> [What you have to do]: Below are records; count the lines that hold the string "fits" and give only the count.

++++++++

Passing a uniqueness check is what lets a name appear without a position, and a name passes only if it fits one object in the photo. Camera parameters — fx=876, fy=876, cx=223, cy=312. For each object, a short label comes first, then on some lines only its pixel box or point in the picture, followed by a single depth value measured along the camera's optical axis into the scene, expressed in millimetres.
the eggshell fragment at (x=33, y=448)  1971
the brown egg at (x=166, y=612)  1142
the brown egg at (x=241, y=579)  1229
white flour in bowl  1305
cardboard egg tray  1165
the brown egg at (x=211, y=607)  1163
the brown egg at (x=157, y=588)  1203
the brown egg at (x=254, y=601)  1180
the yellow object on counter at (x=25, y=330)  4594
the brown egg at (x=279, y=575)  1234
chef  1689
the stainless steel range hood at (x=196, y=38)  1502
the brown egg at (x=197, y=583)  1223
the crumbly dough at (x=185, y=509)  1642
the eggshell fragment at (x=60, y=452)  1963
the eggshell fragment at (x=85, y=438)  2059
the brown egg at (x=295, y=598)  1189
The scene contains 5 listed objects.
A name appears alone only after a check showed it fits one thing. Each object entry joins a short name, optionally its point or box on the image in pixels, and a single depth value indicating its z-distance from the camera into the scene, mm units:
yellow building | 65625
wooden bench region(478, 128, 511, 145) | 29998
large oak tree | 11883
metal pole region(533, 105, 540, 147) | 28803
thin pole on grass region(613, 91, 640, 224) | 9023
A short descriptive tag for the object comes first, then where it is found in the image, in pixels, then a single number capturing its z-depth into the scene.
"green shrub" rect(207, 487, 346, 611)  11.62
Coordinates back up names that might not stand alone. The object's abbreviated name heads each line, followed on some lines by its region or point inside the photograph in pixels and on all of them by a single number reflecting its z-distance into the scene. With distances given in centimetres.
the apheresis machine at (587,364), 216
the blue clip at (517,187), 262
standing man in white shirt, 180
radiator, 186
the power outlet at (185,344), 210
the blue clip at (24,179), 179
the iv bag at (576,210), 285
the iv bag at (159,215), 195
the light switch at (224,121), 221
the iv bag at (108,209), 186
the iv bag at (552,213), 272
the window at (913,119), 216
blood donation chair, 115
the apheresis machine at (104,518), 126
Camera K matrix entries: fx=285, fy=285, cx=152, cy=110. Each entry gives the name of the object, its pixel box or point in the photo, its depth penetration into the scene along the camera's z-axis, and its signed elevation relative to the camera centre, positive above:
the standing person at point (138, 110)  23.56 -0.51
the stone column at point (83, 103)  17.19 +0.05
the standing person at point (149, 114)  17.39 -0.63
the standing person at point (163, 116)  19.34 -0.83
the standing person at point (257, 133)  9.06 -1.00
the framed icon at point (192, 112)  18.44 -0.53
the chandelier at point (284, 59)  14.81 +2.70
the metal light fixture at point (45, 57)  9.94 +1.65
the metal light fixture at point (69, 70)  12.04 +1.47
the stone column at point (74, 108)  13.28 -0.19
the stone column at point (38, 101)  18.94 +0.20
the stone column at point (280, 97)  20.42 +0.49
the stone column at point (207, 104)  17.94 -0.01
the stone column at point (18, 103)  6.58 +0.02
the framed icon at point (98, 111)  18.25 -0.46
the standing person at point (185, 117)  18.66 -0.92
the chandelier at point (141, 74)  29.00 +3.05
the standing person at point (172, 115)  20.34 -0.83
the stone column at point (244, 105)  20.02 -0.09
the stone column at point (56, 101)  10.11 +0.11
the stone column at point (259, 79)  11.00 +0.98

++++++++

> [Written response]: 2